- Relator(a)
- Ministro Nefi Cordeiro
- Órgão julgador
- Sexta Turma
- Data do julgamento
- 21/05/2019
- Data de publicação
- 30/05/2019
STJ – Acórdão, Rel. Ministro Nefi Cordeiro, Sexta Turma, j. 21/05/2019, p. 30/05/2019
AGRAVO REGIMENTAL NO HABEAS CORPUS. TORTURA. DESCLASSIFICAÇÃO DO CRIME DE TORTURA-CRIME (ART. 1º, I, B, DA LEI 9.455/1997) PARA TORTURA-CASTIGO (ART. 1º, II, DA LEI 9.455/1997).

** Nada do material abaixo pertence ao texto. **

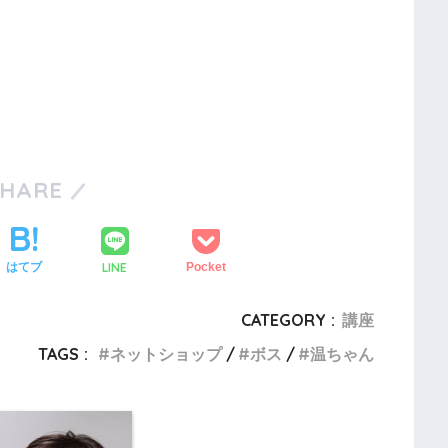
SHARE
LINE
はてブ
Pocket
CATEGORY :
講座
TAGS :
ネットショップ
ボス
温ちゃん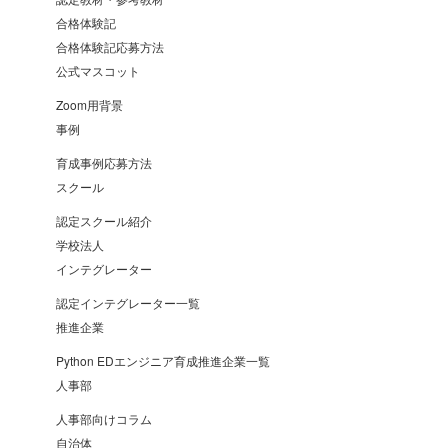
合格体験記
合格体験記応募方法
公式マスコット
Zoom用背景
事例
育成事例応募方法
スクール
認定スクール紹介
学校法人
インテグレーター
認定インテグレーター一覧
推進企業
Python EDエンジニア育成推進企業一覧
人事部
人事部向けコラム
自治体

CRIME PRÓPRIO. CONDIÇÃO DE GARANTE NÃO DEMONSTRADA NA DENÚNCIA. OFENSA AO PRINCÍPIO DA CORRELAÇÃO, AO CONTRADITÓRIO E À AMPLA DEFESA. REVOLVIMENTO DE FATOS E PROVAS. DESNECESSIDADE. VIOLAÇÃO DO PRINCÍPIO DA COLEGIALIDADE. NÃO OCORRÊNCIA. WRIT CONCEDIDO. DECISÃO MANTIDA. AGRAVO REGIMENTAL IMPROVIDO. 1. Havendo a desclassificação do crime de tortura-crime para o de tortura-castigo, por se tratar este último de crime próprio, é necessário que a exordial acusatória narre a prévia existência do vínculo de subordinação entre o sujeito ativo e a vítima (obrigação de cuidado, proteção ou vigilância), pois, do contrário, eventual condenação será considerada nula, tendo em vista não só a ofensa ao princípio da correlação, como também ao contraditório e à ampla defesa, na medida em que ao acusado só é possível formular sua defesa no limite da acusação penal constante da denúncia. 2. Não há que falar em revolvimento de fatos e provas, na hipótese, pois a análise empreendida por esta Corte limitou-se a confrontar a condenação dos réus com a conduta descrita na denúncia - sobretudo quanto à posição de garante exercida pelos sujeitos ativos em relação à vítima -, a fim de perquirir se à defesa foi possibilitado o exercício ao contraditório e à ampla defesa, em toda a sua plenitude. 3. Não viola o princípio da colegialidade a decisão monocrática do relator calcada em jurisprudência dominante do Superior Tribunal de Justiça, tendo em vista a possibilidade de submissão do julgado ao exame do órgão colegiado, mediante a interposição de agravo regimental. 4. Agravo regimental improvido. (AgRg no HC n. 467.522/RS, relator Ministro Nefi Cordeiro, Sexta Turma, julgado em 21/5/2019, DJe de 30/5/2019.)